## START TEXT SHOWN

Author Topic: Question on business view - query subjects  (Read 481 times)

Offline Cognos91

  • Community Leader
  • *****
  • Join Date: Oct 2007
  • Posts: 81
  • Forum Citizenship: +0/-0
Question on business view - query subjects
« on: 22 May 2020 04:34:11 pm »
I have a need to create a business query subject that will entail all attributes.
I have a FACT Table (containing measures and related attribute IDs for example, Product Type ID and Product Status ID), Product table (connected to Fact Table), and a Product Type Dimension table and Product Status Dimension table that are connected to the fact table.

Thus, FACT table joins the Product table, Product Type and Product STatus table.

Business user wants a query subject that entails all product, product type and product status together.

All the joins are defined in the data source view.

Is it safe to build the query subject (namely, All products), and include product type and product status (even though they are joined to the fact table and not the main product table dimension)? Or would I need to build a merged query subject in DS View and then force the join of this query subject to the fact table?

## END TEXT SHOWN

§ **EXERCISE TASK A**:
Answer these about the forum post on business view query subjects:
(i) What join date is listed for the poster?
(ii) Which tables does the FACT table join?
(iii) Where are all the joins defined?
§ **EXERCISE TASK B**: Pick up the forum post on business view query subjects right after its final question and carry it on.

## START DATA EXTRACT

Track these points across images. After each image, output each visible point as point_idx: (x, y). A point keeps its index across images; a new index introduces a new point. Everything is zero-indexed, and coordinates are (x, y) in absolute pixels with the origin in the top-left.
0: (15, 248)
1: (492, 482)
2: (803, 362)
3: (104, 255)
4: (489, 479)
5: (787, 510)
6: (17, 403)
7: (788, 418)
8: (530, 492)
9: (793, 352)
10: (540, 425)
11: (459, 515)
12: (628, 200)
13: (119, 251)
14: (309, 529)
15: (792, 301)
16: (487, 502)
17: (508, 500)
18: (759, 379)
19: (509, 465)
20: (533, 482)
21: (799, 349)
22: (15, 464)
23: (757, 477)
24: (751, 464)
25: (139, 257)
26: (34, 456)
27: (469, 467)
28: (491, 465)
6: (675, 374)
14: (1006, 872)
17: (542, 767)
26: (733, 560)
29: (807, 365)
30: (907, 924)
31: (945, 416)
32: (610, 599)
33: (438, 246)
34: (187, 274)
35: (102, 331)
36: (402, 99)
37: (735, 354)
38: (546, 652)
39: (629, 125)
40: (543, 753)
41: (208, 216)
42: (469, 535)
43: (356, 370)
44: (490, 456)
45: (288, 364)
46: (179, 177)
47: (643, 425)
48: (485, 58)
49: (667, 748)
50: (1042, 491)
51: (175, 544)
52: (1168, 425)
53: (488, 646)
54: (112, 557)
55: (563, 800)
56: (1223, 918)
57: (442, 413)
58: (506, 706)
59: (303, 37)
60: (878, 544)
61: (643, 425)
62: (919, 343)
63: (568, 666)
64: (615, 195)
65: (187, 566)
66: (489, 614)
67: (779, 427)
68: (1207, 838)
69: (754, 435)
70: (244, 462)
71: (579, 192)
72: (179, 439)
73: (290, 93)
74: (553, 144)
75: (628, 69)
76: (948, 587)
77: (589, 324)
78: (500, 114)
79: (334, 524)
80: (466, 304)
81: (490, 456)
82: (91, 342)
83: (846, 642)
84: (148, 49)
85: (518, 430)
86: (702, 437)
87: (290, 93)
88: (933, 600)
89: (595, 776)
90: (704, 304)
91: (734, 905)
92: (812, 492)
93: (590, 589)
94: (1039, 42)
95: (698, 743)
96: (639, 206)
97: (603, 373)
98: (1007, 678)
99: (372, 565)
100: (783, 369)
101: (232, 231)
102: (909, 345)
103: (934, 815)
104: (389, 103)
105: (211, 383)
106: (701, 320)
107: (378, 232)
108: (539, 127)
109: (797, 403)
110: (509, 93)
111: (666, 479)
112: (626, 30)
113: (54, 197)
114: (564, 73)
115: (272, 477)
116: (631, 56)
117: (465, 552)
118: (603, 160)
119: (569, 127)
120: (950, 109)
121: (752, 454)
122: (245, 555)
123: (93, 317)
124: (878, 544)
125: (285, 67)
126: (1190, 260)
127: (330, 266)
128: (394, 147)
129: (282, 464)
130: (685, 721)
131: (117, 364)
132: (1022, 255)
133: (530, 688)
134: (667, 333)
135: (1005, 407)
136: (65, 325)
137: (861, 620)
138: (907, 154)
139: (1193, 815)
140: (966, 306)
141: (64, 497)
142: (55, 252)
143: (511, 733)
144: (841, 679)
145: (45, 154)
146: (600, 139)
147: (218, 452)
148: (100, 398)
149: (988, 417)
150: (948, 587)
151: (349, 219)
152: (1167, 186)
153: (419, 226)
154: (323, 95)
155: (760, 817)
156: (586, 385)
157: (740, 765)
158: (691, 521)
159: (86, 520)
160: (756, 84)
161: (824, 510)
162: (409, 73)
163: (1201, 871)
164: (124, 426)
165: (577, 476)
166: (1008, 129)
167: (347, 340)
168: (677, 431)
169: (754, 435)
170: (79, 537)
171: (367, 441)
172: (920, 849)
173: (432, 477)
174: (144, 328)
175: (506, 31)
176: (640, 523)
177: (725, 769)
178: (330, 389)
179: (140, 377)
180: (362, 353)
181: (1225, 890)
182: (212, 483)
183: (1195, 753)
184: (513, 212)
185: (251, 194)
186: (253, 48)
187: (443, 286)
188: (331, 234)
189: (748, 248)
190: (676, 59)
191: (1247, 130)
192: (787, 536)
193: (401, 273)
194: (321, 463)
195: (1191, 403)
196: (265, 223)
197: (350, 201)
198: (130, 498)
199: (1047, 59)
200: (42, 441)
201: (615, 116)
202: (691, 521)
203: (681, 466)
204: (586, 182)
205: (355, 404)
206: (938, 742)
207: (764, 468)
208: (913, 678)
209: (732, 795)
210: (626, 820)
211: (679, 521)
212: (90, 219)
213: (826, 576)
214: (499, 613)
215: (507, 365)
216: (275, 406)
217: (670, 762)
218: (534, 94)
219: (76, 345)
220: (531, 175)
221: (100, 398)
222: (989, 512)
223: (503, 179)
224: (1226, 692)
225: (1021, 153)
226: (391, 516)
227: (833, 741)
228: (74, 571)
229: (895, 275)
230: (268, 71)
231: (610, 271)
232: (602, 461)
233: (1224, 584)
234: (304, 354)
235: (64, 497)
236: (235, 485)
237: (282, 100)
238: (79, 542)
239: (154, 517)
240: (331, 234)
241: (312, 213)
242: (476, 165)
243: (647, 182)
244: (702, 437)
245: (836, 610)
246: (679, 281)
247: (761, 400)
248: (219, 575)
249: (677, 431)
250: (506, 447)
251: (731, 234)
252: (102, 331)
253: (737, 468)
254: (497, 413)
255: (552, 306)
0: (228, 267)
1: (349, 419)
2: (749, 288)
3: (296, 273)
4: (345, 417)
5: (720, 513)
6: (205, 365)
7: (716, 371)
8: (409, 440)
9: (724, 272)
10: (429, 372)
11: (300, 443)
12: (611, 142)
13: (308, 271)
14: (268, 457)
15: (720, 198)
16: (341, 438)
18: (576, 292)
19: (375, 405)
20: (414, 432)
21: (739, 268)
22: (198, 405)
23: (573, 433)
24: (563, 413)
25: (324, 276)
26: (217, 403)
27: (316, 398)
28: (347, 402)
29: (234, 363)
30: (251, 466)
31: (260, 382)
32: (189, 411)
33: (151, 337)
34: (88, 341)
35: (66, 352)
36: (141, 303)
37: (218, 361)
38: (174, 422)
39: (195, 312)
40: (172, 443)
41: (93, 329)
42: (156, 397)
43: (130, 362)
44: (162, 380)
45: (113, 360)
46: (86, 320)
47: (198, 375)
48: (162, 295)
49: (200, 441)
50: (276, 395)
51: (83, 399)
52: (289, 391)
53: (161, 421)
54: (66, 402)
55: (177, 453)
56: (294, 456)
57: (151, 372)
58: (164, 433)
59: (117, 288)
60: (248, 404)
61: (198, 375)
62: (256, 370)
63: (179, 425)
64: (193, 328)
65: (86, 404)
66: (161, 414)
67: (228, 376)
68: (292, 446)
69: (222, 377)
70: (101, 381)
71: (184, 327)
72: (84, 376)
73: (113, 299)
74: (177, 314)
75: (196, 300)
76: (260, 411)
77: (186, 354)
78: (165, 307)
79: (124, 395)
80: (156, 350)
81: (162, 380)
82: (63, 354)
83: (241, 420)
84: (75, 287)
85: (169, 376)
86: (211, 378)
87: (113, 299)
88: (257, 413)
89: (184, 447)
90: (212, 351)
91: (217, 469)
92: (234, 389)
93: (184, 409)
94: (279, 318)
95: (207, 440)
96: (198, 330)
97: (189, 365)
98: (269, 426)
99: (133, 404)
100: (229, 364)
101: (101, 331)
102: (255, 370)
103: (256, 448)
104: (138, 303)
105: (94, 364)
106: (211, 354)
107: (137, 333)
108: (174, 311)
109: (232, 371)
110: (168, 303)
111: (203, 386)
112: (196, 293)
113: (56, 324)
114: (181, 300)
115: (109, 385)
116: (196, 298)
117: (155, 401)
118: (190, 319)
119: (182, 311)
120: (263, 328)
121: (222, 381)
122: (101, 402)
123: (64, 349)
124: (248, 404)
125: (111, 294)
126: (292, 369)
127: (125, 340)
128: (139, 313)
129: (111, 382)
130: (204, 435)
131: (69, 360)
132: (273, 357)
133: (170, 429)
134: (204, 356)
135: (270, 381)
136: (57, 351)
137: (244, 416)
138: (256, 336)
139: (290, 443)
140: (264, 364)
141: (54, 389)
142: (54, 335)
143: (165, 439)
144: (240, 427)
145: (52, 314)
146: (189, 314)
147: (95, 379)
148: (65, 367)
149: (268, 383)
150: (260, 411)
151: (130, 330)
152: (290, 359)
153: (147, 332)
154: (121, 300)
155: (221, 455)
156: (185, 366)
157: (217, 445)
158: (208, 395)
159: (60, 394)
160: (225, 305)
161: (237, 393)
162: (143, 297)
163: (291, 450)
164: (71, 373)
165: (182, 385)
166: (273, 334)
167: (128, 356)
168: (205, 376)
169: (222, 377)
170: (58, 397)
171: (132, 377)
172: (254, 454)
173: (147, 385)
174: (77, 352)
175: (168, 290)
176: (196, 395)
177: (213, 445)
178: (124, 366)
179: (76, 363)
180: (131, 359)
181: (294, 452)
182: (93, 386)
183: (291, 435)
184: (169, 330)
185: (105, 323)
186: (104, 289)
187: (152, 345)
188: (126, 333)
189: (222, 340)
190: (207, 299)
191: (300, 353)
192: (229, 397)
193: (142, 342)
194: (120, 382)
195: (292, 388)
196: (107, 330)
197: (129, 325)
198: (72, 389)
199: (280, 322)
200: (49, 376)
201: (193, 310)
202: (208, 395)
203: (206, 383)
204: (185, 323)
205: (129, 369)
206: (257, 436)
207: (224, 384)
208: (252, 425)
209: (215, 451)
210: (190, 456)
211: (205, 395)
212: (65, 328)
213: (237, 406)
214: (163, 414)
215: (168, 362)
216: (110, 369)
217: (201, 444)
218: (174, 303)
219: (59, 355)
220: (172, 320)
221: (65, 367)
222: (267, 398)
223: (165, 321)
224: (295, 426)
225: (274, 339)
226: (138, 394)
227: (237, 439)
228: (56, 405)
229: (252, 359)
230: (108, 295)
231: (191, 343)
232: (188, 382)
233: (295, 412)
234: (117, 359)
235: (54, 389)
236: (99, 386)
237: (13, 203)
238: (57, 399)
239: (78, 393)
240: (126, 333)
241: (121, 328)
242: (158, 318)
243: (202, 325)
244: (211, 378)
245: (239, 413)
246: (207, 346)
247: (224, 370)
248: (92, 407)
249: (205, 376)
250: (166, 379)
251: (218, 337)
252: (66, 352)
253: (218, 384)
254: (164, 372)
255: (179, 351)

## END DATA EXTRACT

§ **OUTPUT A**:
(i) Oct 2007
(ii) The Product table, the Product Type table and the Product Status table
(iii) In the data source view

§ **OUTPUT B**:
What would be the safest approach? I am seeing the extra join to the fact table being run in the background, when I just add a Product Name and Product Type field on the report/ dashboard. Will this cause any issue in performance, if Product Type were to be used as a mere filter on a dashboard?
Any suggestions are welcome.
« Last Edit: 22 May 2020 05:36:33 pm by Cognos91 »

Offline bus_pass_man

  • Statesman
  • ******
  • Join Date: May 2008
  • Posts: 436
  • Forum Citizenship: +43/-0
Re: Question on business view - query subjects
« Reply #1 on: 31 May 2020 03:04:37 pm »
The most important aspect of modelling is the query plan. The objects in the model should be able to be used in any query and that query should produce results which are predictable, both in terms of the SQL generation but also the business context.

First, you need to get the query plan defined so that you get predictable results. Once that is straightened away you can think about lumping them together.

You state that the 3 tables exist with relationships to the fact and do not have relationships to each other.

The names you mention suggest that those 3 tables are actually part of a dimension and that the tables ought to be snowflaked together.

Product type is usually an attribute of a higher level of abstraction of products and would be either part of the same dimension table or a table in a snowflake.

Status means what? I assume that it is some attribute of products; each product has a status.  Is that a correct understanding?

That would suggest a dimension of product type, products and product status, with 1.n relationships between them in that order, with a 1.n relationship to the fact table.  But you actually have access to the data and, presumably, understand it and what it means.

In general, it seems weird.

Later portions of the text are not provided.